Eau de France – the story of a perfume icon

January 28, 2021

Sensuality, richness, premium ingredients – those are the qualities of the best perfumes in the world. And none fit this description better than the luxurious French scents.

Modern perfume was born in Italy

The word perfume traces its origin to the Latin phrase “per fumus”, meaning through smoke. Let us trace the path of European perfumery through the story of two countries …

City of Florence (NINU personal archive
City of Florence (Photo: NINU personal archive)

Perfumes made their way to Europe in the 13th century. Exotic fragrances were first brought by the Crusaders from Palestine, and they immediately captured the attention of the continent.

In Medieval times, Italian perfumers arrived to a breakthrough that shook the foundations of the perfume world: aqua mirabilis. The “wonderful water” was a 95% alcohol solution to which they added fragrances to create potent scents.

This discovery crowned Venice as Europe’s queen perfumes. The already well-established trade city had access to exotic flowers, oil, herbs, and other scented ingredients from the Middle and the Far East. Italian masters used them to craft unique scents, and its exotic luxury enthralled many – among them one young girl, who took the Italian perfume legacy to France.

“..a girl from Florence has sparked a love story between perfumes and France.”

Catherine de Medici (Photo: Accademia di Firenze)

At only 14, Catherine de Medici married Henry II and became the queen of France. When she moved to her new home, the girl brought along her personal perfumer Renato Bianco. When she introduced him to the court, the royals were immediately hooked.

It marked a moment when a young girl from Florence has sparked a love story between perfumes and France.

The rise of the French perfume

In the 18th century, during the reign of Louis XIV, The Sun King, the country advanced and perfected the art of perfumery. Louis’ court was called “la cour parfumée” (the perfumed court), and the King demanded a new scent each day of the week. Fueled by this love of its aristocrats, perfumes made in France became an international cultural icon and remained so until this day. 

Provence, the land of flowers

Today, Provence is famed for its endless fields of lavender, but the region is full of blooming beauty.

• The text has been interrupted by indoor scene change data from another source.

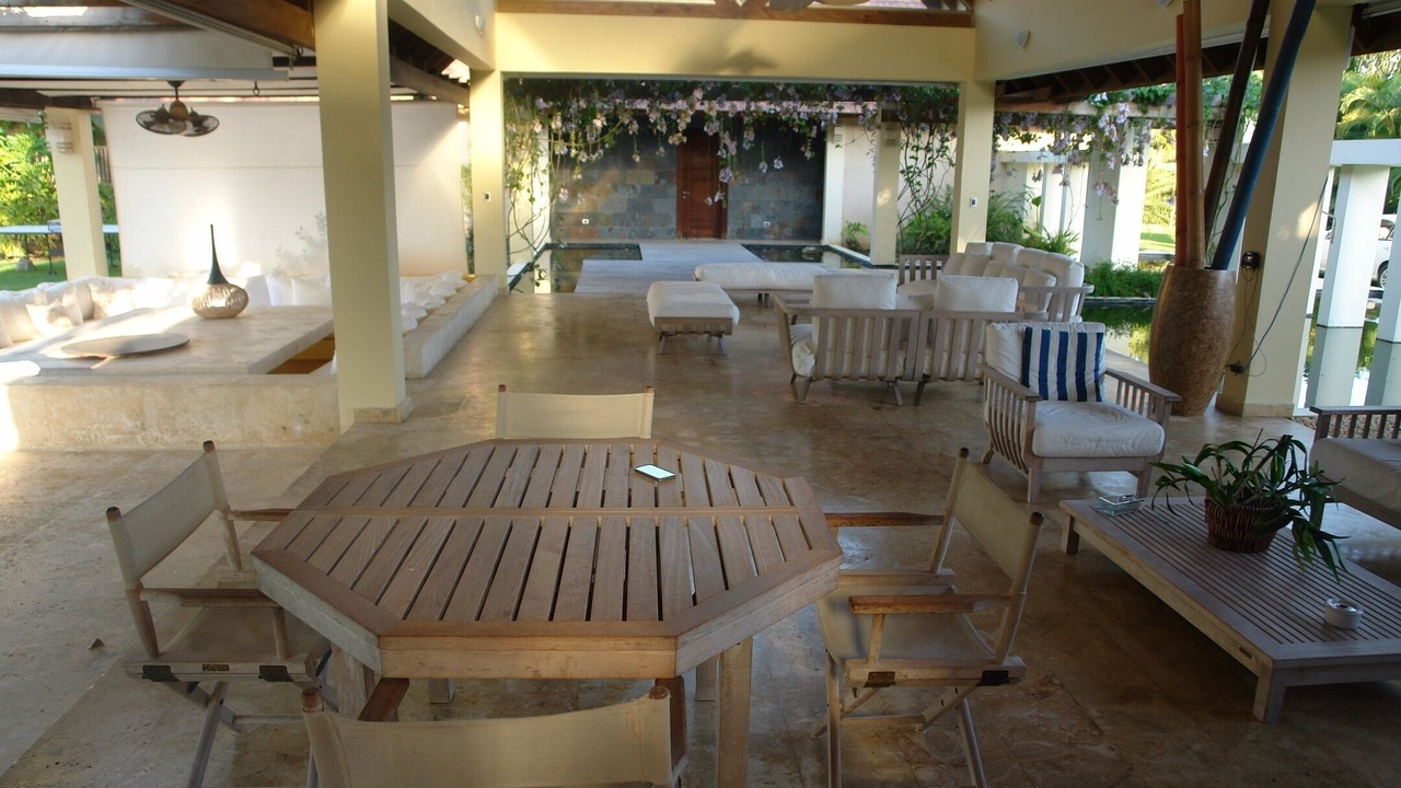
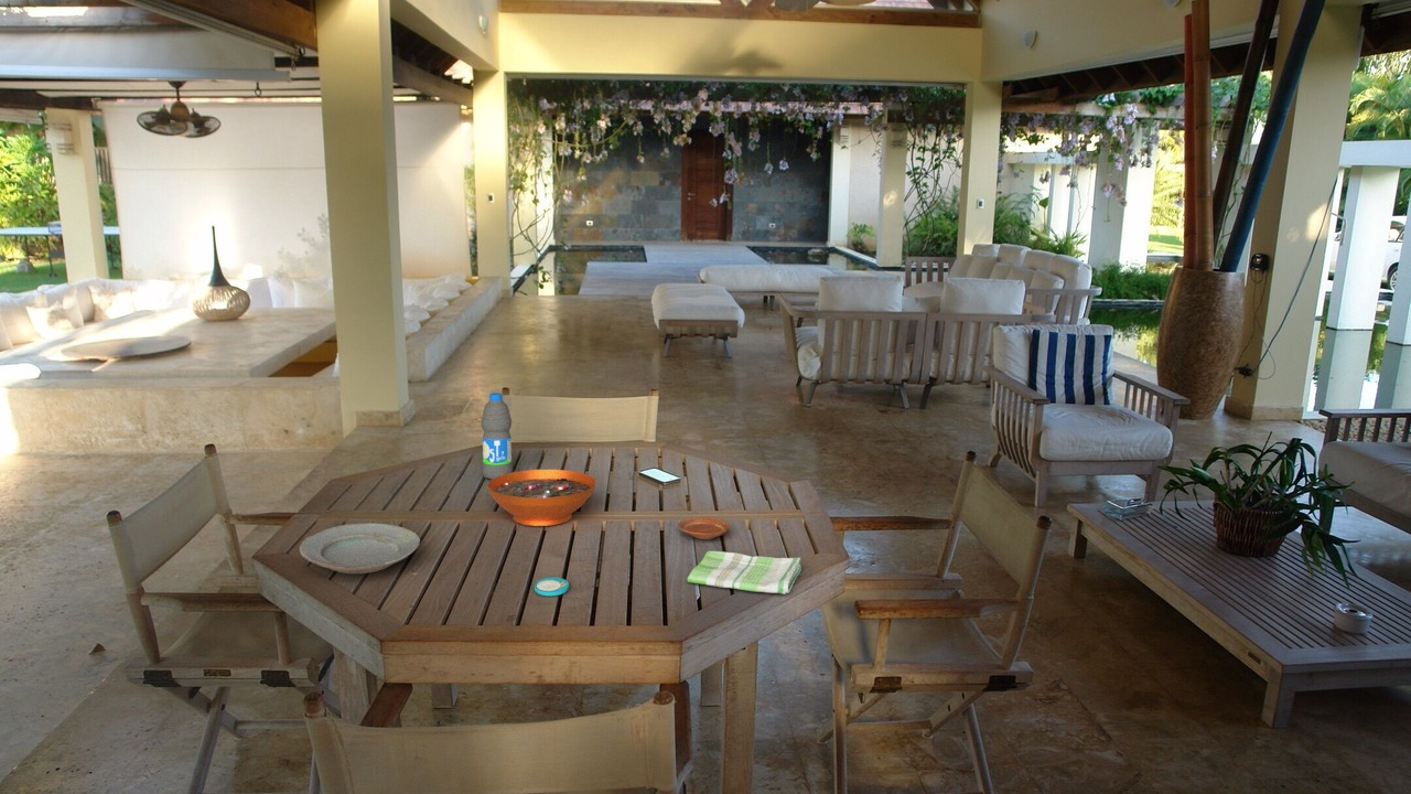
+ plate [299,522,421,575]
+ water bottle [481,391,514,481]
+ plate [677,516,731,540]
+ decorative bowl [487,469,596,527]
+ dish towel [686,550,803,596]
+ plate [534,577,570,597]
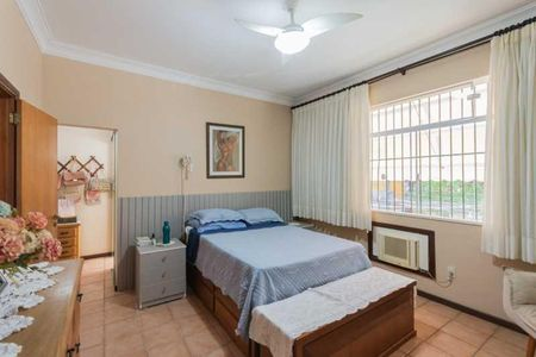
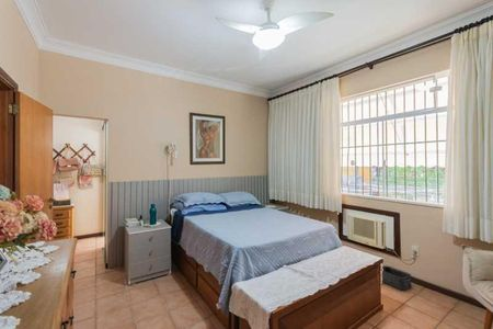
+ storage bin [381,265,412,291]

During the time of The Sun King, one particular city in the area began attracting attention.

Lavander field (Photo: Pixabay)

The picturesque town Grasse became the cradle of the French perfume industry by using their ideal climate to grow flowers. Moderate temperatures, an abundance of sunshine, and fertile soils encouraged a rich harvest of jasmine, rose, mimosa, orange blossom, and other plants that give potent perfume oils. It quickly elevated Grasse to become the center of French perfumery, and later – a global perfume capital.

Natural is the way

As perfumes became a mandatory beauty accessory, the demand exploded, and everyone wanted to monetize this new trend. The beauty market was flooded with cheaper, more affordable perfumes, but easier access came at the price of sacrificing quality. The production of natural fragrances, extracted from plants, simply could not keep up with the demand, so companies started using synthetic fragrances.

Those can be produced regardless of the climate, soil, and other natural conditions.

But high-end perfumes and brands with a tradition still swear on natural fragrances, firm in their belief that lab-mixed chemicals cannot replace flowers bathed in the Mediterranean sun on small local plantations.

Add to that the tradition passed from generation to generation, unique family recipes, and carefully perfected techniques, and you can understand why French perfumes remain unchallenged on their throne.

The perfect blend of tradition, a sense of luxury, and sensuality, topped off by the unmatched quality of pure essential oils, results in the best perfumes in the world.